The states with National Guard space operations are Alaska, California, Colorado, Florida, New York, Arkansas and Ohio.
That is about to change, though. Rice said the Air National Guard is setting up two new space squadrons in two new states.
“We are looking at standing up more capability for space control squadrons in the Pacific,” Rice told reporters after his speech. “We are under review on where we are going to do that and how we are looking at that. The timeline is within the next month, two new squadrons in two new states.”
Rice said there is no decision yet on which states would get the squadrons.
He added that DoD’s internal council for space is onboard with the idea of a Space National Guard, but it probably wouldn’t be created until later on down the road.
“They are minimizing all the differences that might come forward with establishing a space force to make it straight forward and make the bureaucratic layer as small as possible,” Rice said. “In doing so, they said ‘Let’s establish the active forces now and then next year let’s look at how we can add different layers of complexity.’ They have come out fully from the secretary of the Air Force on up to say ‘We are all in’ on having a reserve and guard piece.”
Air Force Secretary Heather Wilson told Congress last month that she wasn’t sure how a space force could operate without a reserve component.
Rice said the overall mission of the current National Guard space forces would not differ if they were aligned with the space force.
“I do not see them and the mission that they do changing at all,” Rice told reporters. “One of the things that we are trying to bring to the table is — how do you balance a mission or an operation that’s completely full time all the time, watching what’s happening in space?
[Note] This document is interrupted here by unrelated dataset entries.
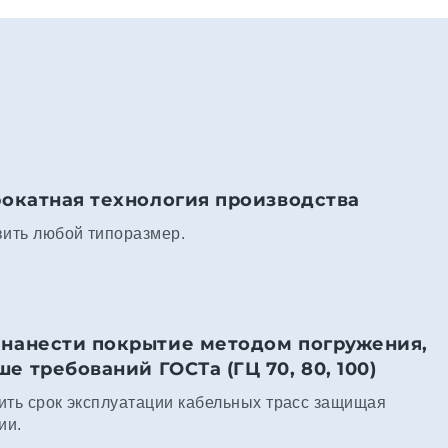
рокатная технология производства
вить любой типоразмер.
нанести покрытие методом погружения,
 требований ГОСТа (ГЦ 70, 80, 100)
ить срок эксплуатации кабельных трасс защищая
ии.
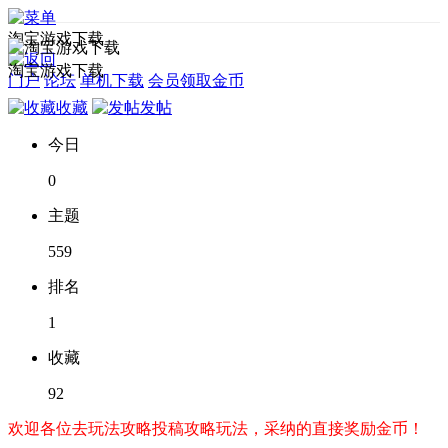
淘宝游戏下载
淘宝游戏下载
门户
论坛
单机下载
会员领取金币
收藏
发帖
今日
0
主题
559
排名
1
收藏
92
欢迎各位去玩法攻略投稿攻略玩法，采纳的直接奖励金币！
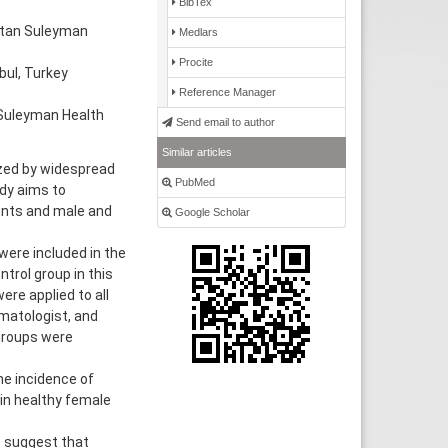
BibTex
ultan Suleyman
Medlars
Procite
bul, Turkey
Reference Manager
 Suleyman Health
Send email to author
Similar articles
zed by widespread
PubMed
udy aims to
ents and male and
Google Scholar
ere included in the
trol group in this
re applied to all
rmatologist, and
groups were
he incidence of
 in healthy female
s suggest that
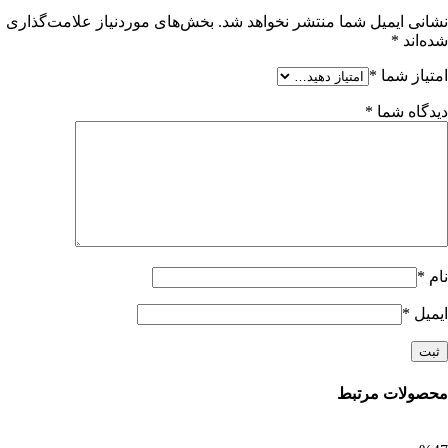
نشانی ایمیل شما منتشر نخواهد شد.
بخش‌های موردنیاز علامت‌گذاری
شده‌اند
*
امتیاز شما
*
دیدگاه شما
*
نام
*
ایمیل
*
محصولات مرتبط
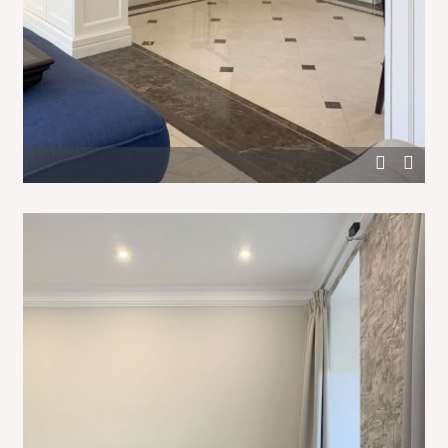
Светлый мрамор и белое дерево в отделке холла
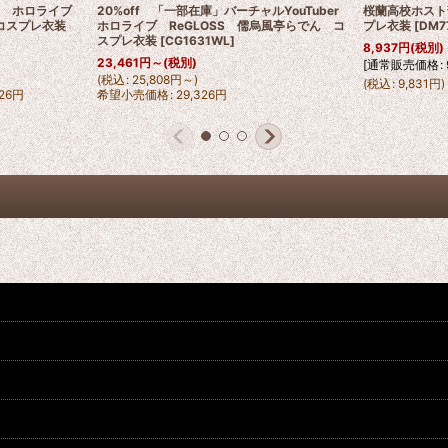
ber ホロライブ
20%off 「一部在庫」バーチャルYouTuber
桜蘭高校ホスト
 コスプレ衣装
ホロライブ ReGLOSS 儒烏風亭らでん コ
プレ衣装
[
DM7
スプレ衣装
[
CG1631WL
]
8,937
円
(税別)
23,461
円
～
(税別)
[
通常販売価格
:
(
税込
:
25,808
円
～
)
(
税込
:
9,831
円
)
26
円
希望小売価格
:
29,326
円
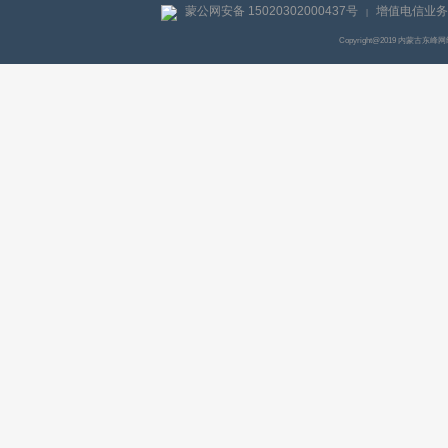
蒙公网安备 15020302000437号
增值电信业务经
|
Copyright@2019 内蒙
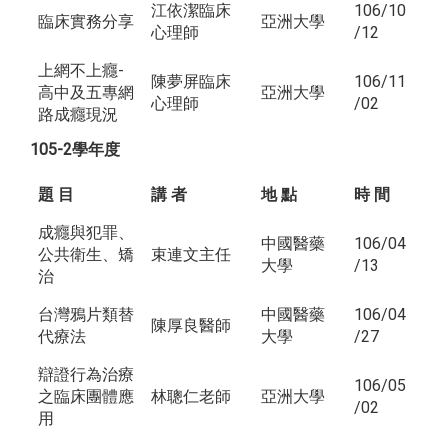
江依潔臨床
106/10
臨床實務分享
亞洲大學
心理師
/12
上網不上癮-
陳夢屏臨床
106/11
高中及五專網
亞洲大學
心理師
/02
路成癮現況
105-2學年度
題 目
講 者
地 點
時 間
成癮與犯罪、
中國醫藥
106/04
公共衛生、矯
束連文主任
大學
/13
治
台灣鴉片類替
中國醫藥
106/04
陳厚良醫師
代療法
大學
/27
辯證行為治療
106/05
之臨床團體應
林聰仁老師
亞洲大學
/02
用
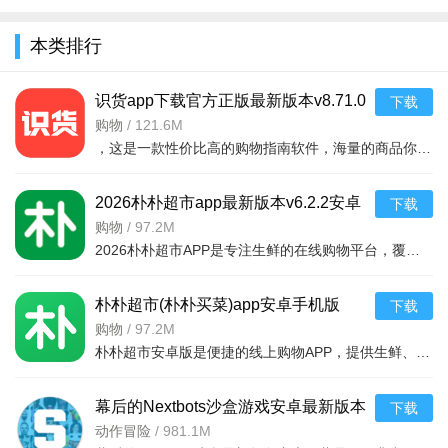
全
本类排行
识货app下载官方正版最新版本v8.71.0
下载
安卓版
购物
/
121.6M
，这是一款性价比高的购物指南软件，海量的商品你都是可以选择的，用户可以看到很多的优惠的商品内容，各种正版资源可以在这里下载，由识货专业鉴别功能帮助你甄别，十分专业安全，需
2026朴朴超市app最新版本v6.2.2安卓
下载
最新版
购物
/
97.2M
2026朴朴超市APP是专注生鲜的在线购物平台，覆盖多城，30分钟极速配送。品类丰富含生鲜、日用品等，万款产品品质保障，天天特价月月大促。新人首单免邮送100元红包，更有秒杀、优惠券、秒付功能，冷链锁
朴朴超市(朴朴买菜)app安卓手机版
下载
v6.2.2安卓版
购物
/
97.2M
海信信鸿X官方下载2024最新版优势
朴朴超市安卓版是便捷的线上购物APP，提供生鲜、日用等万款品质商品，每日特价、月月大促，新人首单免邮还送100元红包。支持30分钟闪电送达多区域，秒付通道结账快，更有完善售后保障，满足日常需求，轻松享
1、覆盖传统工作场景，审批智能与透明
幕后的Nextbots沙盒游戏安卓最新版本
下载
2、无缝连接ABCD，定制属于你的数据报表
v11.2.2 中文版
动作冒险
/
981.1M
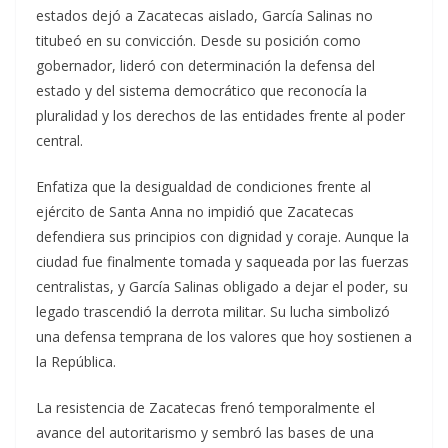
estados dejó a Zacatecas aislado, García Salinas no
titubeó en su convicción. Desde su posición como
gobernador, lideró con determinación la defensa del
estado y del sistema democrático que reconocía la
pluralidad y los derechos de las entidades frente al poder
central.
Enfatiza que la desigualdad de condiciones frente al
ejército de Santa Anna no impidió que Zacatecas
defendiera sus principios con dignidad y coraje. Aunque la
ciudad fue finalmente tomada y saqueada por las fuerzas
centralistas, y García Salinas obligado a dejar el poder, su
legado trascendió la derrota militar. Su lucha simbolizó
una defensa temprana de los valores que hoy sostienen a
la República.
La resistencia de Zacatecas frenó temporalmente el
avance del autoritarismo y sembró las bases de una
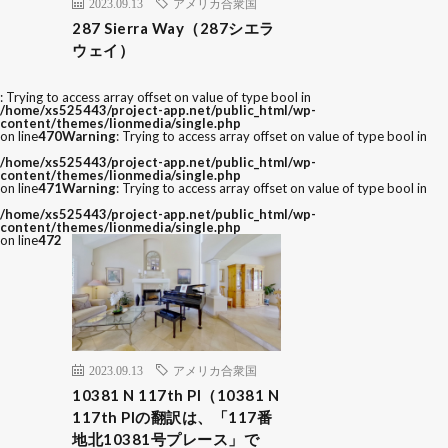
2023.09.13
アメリカ合衆国
287 Sierra Way（287シエラ
ウェイ）
: Trying to access array offset on value of type bool in
/home/xs525443/project-app.net/public_html/wp-
content/themes/lionmedia/single.php
on line
470
Warning
: Trying to access array offset on value of type bool in
/home/xs525443/project-app.net/public_html/wp-
content/themes/lionmedia/single.php
on line
471
Warning
: Trying to access array offset on value of type bool in
/home/xs525443/project-app.net/public_html/wp-
content/themes/lionmedia/single.php
on line
472
2023.09.13
アメリカ合衆国
10381 N 117th Pl（10381 N
117th Plの翻訳は、「117番
地北10381号プレース」で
It’s not really suited for the guard because the guard’s forte is this mix between 30% full time and 60%, 70% part time. That part time piece is a very effective way to bring someone in and use them as a part time employee. At the same time we bring in the expertise and don’t have to compete with industry.”
The space force still has a long road ahead of it. It needs to be approved by Congress and it needs to be funded by appropriators.
The House Appropriations Committee approved its defense bill, which funds DoD, and it does not have money for the creation of a space force. Instead, it gives DoD $15 million to study and refine the establishment of the force. It also gives $70 million to U.S. Space Command. It rejects DoD’s $72.4 million request for space force headquarters staff.
The Senate Appropriations Committee and both Armed Services Committees still need to release their bills before all of the options are on the table this year for the space force.